Pig farmers and other speculators may have amassed more than 50,000 metric tons, Jeremy Goldwyn, who oversees business development in Asia for London-based Sucden, wrote in an e- mailed report after a visit to China. That's about half the level of inventories tallied by the Shanghai Futures Exchange, which stood last week at a two-year high of 97,396 tons.

Sucden's estimate underscores the difficulty analysts face in gauging metals demand in China amid increased speculation by retail investors, whose holdings remain outside the reporting framework undertaken by exchanges. Private investors in China also had as much as 20,000 tons of nickel, Goldwyn wrote.

Also see Pig Farmers are Making Brent Nervous, from November 11, 2009.

Before getting into to the relationship between copper and pork products, I want to draw your attention to what makes me nervous, have a look at these photos from China. They are excerpted from a China Central Television Channel (CCTV) program documenting private speculation and hoarding of metals throughout the country. According to an associate of mine at an Asia-focused hedge fund who was just in China, "It's pervasive; people are piling this stuff up in their backyards."


Michael Pettis on Lending Quotas

Inquiring minds are reading China's lending quota? by Michael Pettis.

It seems to me that if Beijing wants GDP growth in 2011 to come in at the expected 9%, the amount of new investment in China - which is determined in large part by the banking system - is really not something they can decide today. It is going to be whatever it needs to be given developments in household consumption growth and the trade surplus.

This is why I argued a few weeks ago that at whatever level the new loan quota was set, I was not going to think of it as constraining new lending in any way. Either the loan quota would be adjusted (upwards, almost inevitably) or more new lending would occur outside the banks' balance sheets, as it did in 2009 and 2010.

Investment this year I suspect is going to be extremely high, as high as in 2009 and 2010, because it is only with very high levels of investment that we are likely to manage GDP growth rates high enough to keep Beijing happy.

So my guess is that 2011 will be yet another year in this increasingly strained investment-driven party. Chinese GDP growth will continue to be the envy of the world, while those of us who worry about the sustainability and quality of the growth will worry more than ever. The banks will probably rush to expand lending in the first quarter, out of fear that they may be restricted later in the year. And of course we will all be watching the trade account very closely.

On the topic of trade I am going to put on my broken-record hat and say what I have been saying for two years. Forget about momentary thaws, feel-good speeches, and pious posturing. The global trade environment is not about to get better. All of the distortions and strains remain, and the crisis in Europe is putting more pressure than ever on a resolution. ....

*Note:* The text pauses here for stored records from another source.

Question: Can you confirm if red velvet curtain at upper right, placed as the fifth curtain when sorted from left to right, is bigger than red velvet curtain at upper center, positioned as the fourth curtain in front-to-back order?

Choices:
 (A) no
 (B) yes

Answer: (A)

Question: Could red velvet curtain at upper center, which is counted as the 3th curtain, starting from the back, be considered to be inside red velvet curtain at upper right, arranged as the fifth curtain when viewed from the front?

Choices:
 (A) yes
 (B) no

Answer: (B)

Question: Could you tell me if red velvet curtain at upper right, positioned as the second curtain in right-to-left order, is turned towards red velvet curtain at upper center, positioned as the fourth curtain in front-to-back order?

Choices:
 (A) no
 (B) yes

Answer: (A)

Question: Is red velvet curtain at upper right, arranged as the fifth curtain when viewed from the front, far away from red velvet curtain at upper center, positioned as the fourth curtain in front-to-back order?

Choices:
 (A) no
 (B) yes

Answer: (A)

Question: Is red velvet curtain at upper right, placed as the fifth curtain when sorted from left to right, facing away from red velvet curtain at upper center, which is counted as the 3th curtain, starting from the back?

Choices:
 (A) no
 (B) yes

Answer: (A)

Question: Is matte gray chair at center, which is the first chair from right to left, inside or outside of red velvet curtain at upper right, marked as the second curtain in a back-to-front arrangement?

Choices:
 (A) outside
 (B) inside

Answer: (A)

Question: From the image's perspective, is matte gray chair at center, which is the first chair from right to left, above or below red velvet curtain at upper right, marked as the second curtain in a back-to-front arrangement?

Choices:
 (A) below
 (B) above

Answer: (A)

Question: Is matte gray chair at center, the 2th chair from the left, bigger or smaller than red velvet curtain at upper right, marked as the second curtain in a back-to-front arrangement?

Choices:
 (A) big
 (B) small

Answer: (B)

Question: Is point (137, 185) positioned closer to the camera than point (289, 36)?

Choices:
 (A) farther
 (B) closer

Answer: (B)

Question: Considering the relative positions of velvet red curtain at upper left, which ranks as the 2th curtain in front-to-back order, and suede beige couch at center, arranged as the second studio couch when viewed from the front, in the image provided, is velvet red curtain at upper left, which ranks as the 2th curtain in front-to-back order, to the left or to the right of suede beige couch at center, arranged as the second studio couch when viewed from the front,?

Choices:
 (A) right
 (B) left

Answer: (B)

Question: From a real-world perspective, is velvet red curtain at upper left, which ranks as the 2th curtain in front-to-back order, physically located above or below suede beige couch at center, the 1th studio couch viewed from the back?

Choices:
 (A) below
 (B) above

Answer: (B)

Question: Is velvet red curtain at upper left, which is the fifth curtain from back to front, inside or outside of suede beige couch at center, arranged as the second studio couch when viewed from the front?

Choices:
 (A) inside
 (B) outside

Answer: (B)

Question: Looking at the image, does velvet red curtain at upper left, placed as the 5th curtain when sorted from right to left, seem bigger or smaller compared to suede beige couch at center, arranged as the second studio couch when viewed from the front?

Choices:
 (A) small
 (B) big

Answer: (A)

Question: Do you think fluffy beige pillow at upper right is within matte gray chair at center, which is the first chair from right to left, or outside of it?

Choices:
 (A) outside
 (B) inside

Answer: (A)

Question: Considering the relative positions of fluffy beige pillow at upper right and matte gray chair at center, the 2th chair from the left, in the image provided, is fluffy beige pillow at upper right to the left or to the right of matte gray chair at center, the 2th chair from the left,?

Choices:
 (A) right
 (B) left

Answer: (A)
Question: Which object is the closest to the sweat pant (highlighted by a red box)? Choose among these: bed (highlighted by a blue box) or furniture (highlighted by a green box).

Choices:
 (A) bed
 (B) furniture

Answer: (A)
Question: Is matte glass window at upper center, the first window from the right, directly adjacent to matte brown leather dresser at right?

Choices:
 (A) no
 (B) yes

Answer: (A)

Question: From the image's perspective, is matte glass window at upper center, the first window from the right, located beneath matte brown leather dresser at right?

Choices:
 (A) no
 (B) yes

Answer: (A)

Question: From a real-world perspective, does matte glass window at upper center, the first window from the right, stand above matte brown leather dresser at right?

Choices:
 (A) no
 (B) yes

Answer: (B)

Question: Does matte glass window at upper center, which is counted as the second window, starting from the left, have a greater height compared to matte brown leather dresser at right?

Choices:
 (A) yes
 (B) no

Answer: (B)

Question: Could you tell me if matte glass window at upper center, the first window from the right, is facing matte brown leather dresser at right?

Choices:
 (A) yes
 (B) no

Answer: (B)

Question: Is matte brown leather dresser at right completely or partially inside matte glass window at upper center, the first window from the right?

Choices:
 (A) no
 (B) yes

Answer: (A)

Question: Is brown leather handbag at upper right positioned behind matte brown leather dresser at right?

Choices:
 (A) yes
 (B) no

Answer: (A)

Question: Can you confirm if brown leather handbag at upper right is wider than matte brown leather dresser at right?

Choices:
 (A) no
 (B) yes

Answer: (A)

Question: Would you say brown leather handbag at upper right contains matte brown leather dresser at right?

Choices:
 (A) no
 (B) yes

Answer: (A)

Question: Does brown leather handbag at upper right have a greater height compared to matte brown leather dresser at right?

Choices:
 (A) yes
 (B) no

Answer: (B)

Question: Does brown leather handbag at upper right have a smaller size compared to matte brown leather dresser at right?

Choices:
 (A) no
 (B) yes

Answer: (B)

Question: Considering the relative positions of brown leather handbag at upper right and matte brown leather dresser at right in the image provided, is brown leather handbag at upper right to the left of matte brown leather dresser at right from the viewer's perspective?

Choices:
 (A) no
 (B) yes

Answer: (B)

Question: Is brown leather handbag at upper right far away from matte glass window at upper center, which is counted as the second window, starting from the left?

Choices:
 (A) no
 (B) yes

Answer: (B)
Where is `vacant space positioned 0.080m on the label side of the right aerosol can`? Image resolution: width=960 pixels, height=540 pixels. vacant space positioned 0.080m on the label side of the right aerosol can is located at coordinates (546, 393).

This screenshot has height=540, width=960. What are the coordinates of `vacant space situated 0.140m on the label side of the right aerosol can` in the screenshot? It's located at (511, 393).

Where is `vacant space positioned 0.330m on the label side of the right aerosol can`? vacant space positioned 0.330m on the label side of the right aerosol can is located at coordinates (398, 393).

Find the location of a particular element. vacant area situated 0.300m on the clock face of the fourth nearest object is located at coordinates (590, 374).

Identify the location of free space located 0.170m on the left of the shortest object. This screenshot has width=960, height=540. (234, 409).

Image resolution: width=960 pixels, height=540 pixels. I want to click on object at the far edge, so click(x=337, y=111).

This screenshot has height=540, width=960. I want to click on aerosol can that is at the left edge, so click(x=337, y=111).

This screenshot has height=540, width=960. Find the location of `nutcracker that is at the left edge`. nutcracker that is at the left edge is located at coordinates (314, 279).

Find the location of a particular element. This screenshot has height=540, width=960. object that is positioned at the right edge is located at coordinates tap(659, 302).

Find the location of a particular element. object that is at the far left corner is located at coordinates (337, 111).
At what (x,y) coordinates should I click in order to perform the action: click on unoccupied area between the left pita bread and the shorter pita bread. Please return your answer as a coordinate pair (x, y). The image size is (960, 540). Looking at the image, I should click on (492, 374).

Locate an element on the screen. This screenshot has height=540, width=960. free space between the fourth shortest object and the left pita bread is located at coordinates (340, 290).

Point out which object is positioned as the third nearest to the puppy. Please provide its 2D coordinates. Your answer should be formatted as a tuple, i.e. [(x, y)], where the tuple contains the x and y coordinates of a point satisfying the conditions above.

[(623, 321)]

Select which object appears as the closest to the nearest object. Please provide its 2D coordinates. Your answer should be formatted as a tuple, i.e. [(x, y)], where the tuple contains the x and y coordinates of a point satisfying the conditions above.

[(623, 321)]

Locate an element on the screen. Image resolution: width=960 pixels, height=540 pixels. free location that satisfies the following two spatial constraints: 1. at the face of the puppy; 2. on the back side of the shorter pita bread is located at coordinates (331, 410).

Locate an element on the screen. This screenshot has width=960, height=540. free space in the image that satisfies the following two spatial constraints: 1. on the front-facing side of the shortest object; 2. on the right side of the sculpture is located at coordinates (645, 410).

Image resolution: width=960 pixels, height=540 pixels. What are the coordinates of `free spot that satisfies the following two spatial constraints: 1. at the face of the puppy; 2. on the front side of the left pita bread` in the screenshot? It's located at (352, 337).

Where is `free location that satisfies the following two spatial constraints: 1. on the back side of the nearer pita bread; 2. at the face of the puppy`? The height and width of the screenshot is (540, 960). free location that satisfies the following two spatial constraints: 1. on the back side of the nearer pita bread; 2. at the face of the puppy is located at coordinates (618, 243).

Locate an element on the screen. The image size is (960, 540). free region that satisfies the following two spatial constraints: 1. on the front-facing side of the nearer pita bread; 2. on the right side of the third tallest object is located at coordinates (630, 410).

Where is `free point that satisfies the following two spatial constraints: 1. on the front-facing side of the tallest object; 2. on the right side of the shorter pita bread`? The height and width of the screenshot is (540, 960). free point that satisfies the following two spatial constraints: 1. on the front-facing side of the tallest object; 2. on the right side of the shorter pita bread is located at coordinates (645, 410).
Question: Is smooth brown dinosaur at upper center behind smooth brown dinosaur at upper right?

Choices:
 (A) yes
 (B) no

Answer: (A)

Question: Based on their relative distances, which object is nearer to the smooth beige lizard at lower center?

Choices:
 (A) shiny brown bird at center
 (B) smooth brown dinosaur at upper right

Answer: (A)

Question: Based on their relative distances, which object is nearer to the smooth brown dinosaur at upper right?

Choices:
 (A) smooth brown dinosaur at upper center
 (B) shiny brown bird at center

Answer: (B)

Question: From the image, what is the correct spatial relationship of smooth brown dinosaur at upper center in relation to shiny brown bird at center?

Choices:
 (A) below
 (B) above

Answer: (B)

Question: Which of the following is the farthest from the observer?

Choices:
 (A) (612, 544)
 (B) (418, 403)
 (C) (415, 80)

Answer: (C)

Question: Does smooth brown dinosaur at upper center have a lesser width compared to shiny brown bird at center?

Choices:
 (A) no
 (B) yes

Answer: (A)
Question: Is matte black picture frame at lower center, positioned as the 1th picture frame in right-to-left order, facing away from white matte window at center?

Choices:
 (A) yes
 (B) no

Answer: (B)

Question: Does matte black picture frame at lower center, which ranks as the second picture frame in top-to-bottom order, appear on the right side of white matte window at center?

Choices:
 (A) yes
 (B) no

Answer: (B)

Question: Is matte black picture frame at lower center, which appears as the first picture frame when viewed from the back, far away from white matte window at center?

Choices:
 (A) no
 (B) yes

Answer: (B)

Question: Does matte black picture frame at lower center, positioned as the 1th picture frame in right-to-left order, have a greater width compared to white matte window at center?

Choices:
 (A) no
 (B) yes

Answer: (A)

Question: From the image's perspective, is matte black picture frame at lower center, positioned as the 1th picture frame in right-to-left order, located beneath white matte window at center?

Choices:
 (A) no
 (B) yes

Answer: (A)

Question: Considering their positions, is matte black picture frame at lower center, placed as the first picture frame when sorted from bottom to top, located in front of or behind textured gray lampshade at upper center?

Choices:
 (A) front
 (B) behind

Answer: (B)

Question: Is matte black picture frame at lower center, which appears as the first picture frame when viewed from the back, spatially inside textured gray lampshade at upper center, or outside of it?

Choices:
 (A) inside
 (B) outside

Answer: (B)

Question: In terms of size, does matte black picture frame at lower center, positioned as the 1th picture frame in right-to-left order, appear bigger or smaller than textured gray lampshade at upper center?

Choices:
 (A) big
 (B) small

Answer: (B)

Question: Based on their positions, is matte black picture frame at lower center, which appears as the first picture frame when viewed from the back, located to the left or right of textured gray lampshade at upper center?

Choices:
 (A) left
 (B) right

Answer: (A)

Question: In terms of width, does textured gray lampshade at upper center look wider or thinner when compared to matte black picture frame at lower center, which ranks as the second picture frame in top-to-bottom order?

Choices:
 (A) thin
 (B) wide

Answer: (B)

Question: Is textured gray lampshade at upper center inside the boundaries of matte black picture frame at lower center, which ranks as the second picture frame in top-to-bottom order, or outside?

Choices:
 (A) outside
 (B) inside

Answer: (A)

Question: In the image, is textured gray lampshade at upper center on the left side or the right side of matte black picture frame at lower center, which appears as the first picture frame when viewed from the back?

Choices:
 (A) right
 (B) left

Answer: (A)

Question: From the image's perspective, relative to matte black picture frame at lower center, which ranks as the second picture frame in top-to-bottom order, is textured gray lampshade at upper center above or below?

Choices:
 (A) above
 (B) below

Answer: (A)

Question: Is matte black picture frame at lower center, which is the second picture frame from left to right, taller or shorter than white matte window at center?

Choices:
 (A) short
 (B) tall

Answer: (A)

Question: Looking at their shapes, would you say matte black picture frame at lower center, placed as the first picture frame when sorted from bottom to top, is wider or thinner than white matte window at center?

China is overheating, it needs to slow the growth of credit. Instead, it is hell-bent on idiotic measures that cannot possibly work. So, China is going to overheat until it implodes.

In the meantime everyone is going gaga over China's growth and growth targets that are not possibly sustainable.

How do we know that? Easy, China's property bubble and inflation problem (massively understated at that), tells us all this "growth" is nothing but malinvestment, quite similar to the "growth" the US saw in its property bubble.

We know how that ended, and it will end the same way in China, Australia, Canada, the UK, and India as well.